▶ [Assignment]: Count the lines in the listing below that contain the string "from", treating uppercase and lowercase as different. Give only the number.

▶ [Material to process]:

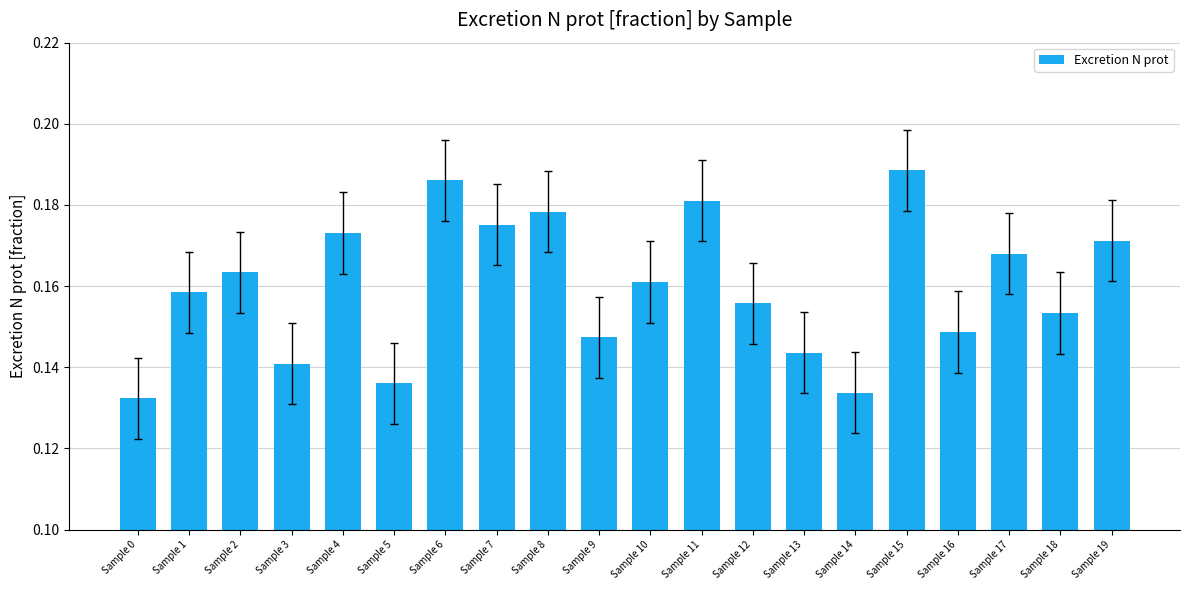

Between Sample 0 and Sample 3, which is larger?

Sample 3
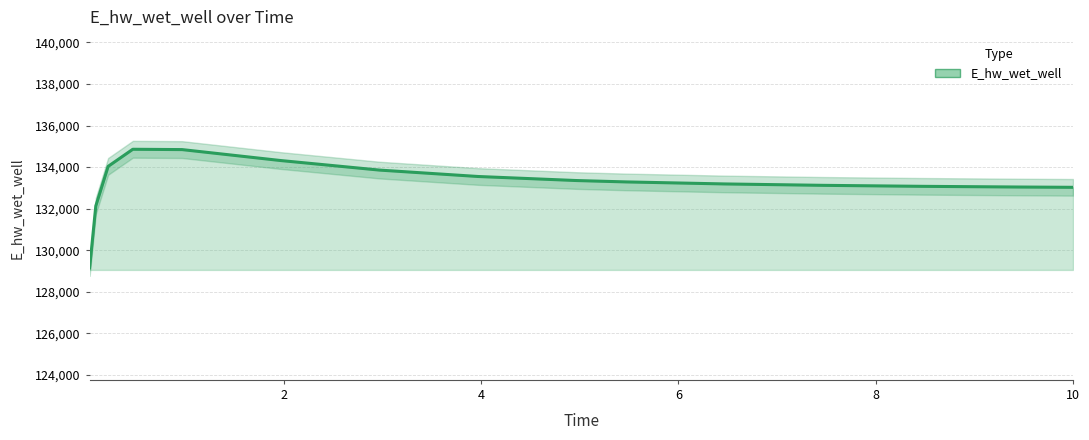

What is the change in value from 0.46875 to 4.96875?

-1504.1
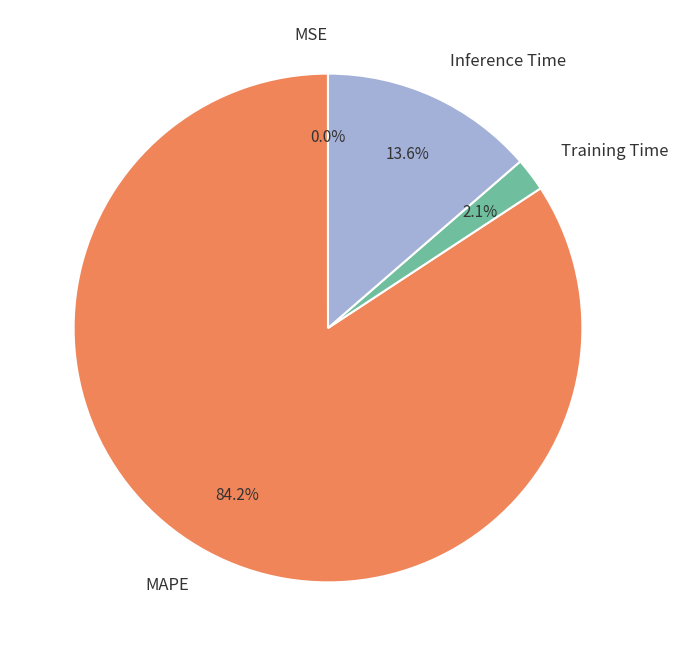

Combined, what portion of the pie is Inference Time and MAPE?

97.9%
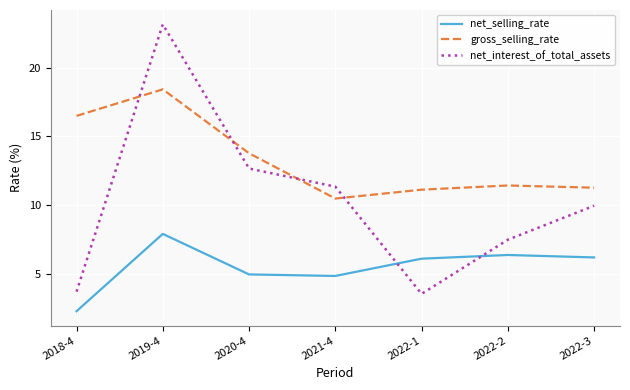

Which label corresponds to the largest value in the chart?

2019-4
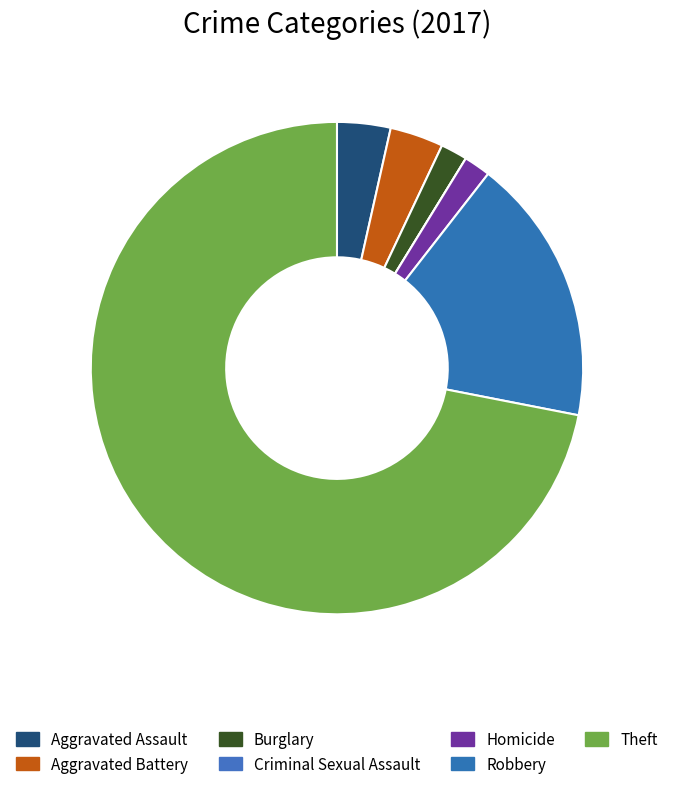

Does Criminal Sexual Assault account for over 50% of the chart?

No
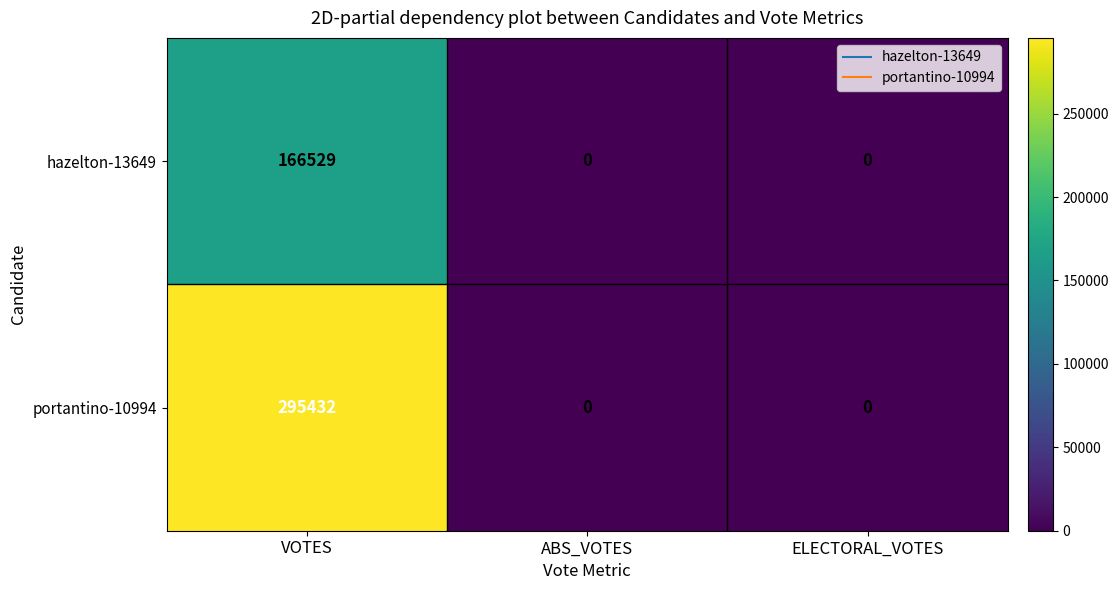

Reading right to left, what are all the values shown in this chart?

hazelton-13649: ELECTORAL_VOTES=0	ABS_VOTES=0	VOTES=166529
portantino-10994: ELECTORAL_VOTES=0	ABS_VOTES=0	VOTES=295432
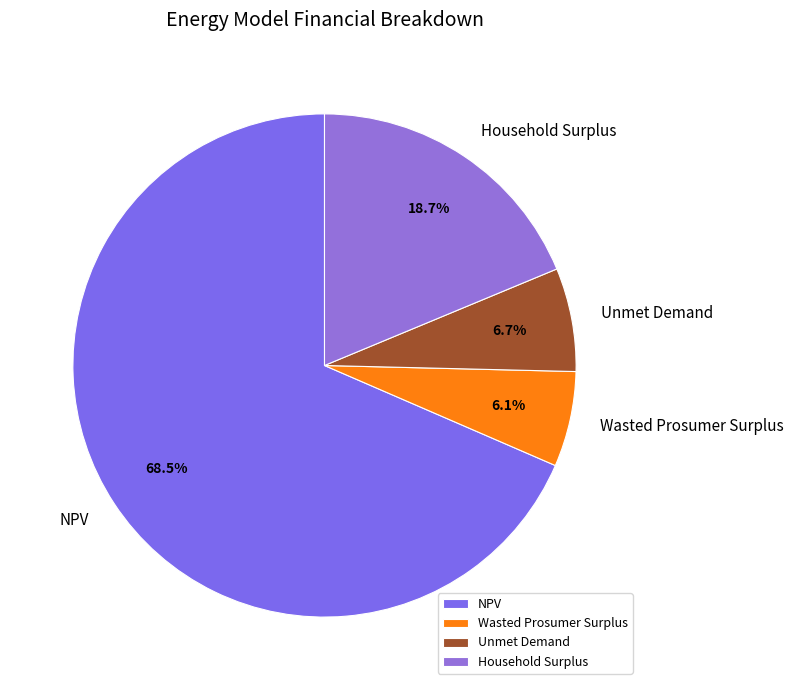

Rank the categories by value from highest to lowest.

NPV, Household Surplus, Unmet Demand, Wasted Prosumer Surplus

▶ [Answer to this task]: 2